Après les parloirs, c’est l’heure de prendre le bateau. Mais la camionnette qui les ramène à l’embarcadère est accidentée. Ils passent la nuit sur l’île. Ils trouvent refuge chez un surveillant, Pierfrancesco Nitti, et sa femme Maria-Caterina. Depuis des années, celle-ci s’inquiète pour son mari, qui s’enfonce dans la tristesse et le silence à force de violence observée, subie et agie en détention. Elle brûle de lui poser une question simple : « qu’est-ce qui t’arrive ? »

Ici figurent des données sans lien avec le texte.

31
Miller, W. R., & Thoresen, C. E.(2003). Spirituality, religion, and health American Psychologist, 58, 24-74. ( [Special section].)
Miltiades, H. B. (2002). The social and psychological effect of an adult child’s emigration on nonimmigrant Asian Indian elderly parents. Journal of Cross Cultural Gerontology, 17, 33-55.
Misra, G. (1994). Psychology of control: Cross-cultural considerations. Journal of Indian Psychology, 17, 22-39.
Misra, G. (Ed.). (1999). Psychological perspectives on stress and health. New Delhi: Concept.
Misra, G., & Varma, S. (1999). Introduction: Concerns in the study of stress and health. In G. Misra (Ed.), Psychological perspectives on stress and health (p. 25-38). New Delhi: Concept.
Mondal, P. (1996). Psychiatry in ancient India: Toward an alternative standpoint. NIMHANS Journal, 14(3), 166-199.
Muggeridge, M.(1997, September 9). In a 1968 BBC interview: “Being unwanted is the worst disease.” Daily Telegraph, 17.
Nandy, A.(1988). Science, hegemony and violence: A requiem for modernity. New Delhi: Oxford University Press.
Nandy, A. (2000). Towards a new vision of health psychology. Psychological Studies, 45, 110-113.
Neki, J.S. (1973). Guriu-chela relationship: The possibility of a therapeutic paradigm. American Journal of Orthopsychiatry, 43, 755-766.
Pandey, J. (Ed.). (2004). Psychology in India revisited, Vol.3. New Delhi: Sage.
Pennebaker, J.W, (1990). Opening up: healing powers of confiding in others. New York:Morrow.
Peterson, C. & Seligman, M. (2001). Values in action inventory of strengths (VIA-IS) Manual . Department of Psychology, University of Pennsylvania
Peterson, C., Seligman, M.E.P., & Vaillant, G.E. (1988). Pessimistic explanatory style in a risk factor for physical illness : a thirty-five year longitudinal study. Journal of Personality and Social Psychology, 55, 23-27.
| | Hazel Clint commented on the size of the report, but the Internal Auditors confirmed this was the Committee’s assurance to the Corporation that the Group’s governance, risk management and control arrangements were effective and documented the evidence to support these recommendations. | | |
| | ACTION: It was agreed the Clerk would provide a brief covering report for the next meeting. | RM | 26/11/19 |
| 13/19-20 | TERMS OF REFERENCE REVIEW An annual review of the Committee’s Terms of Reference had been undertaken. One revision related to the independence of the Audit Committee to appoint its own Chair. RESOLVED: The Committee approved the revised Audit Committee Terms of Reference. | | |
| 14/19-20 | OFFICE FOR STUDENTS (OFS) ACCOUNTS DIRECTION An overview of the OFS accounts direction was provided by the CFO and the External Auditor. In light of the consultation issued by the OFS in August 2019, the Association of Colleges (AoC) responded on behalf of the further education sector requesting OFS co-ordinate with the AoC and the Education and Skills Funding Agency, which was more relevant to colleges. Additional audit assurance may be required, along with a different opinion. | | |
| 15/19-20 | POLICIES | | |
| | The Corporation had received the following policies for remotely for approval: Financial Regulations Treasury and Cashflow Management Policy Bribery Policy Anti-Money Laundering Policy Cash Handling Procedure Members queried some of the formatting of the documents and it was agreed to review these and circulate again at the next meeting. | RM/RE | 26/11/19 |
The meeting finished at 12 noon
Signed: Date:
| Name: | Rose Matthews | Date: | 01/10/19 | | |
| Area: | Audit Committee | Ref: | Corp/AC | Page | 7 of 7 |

Maria-Caterina se rappelle de son enfance, quand elle tirait de l’eau au puits. « Maintenant, désormais depuis des années, il lui semblait qu’il y était tombé, lui, son Pierfrancesco, dans ce puits. Pour arriver à lui, elle devait donner de plus en plus de corde, de plus en plus bas, et elle craignait le moment où elle se serait révélée trop courte, laissant le sceau pendouiller inutilement dans le vide noir. Le moment où elle ne l’aurait plus rejoint. »

Dessin de Giez

« Transhumances » a rendu compte du premier roman de Francesca Melandri, « Eva dort » (Eva dorme). « Più alto del mare » est un très beau livre sur la manière dont, exposés à des circonstances particulières, des inconnus peuvent, par leur rencontre improbable, se révéler à eux-mêmes. »

Paolo conserve avec lui une coupure de journal où l’on voit la photo d’une fillette inconsolable auprès du cercueil de son père, celui que son fils a assassiné. Après une nuit l’amour, la seule qu’ils passeront ensemble, Luisa fouille son portefeuille : « maintenant, c’est moi qui la porte », dit Luisa.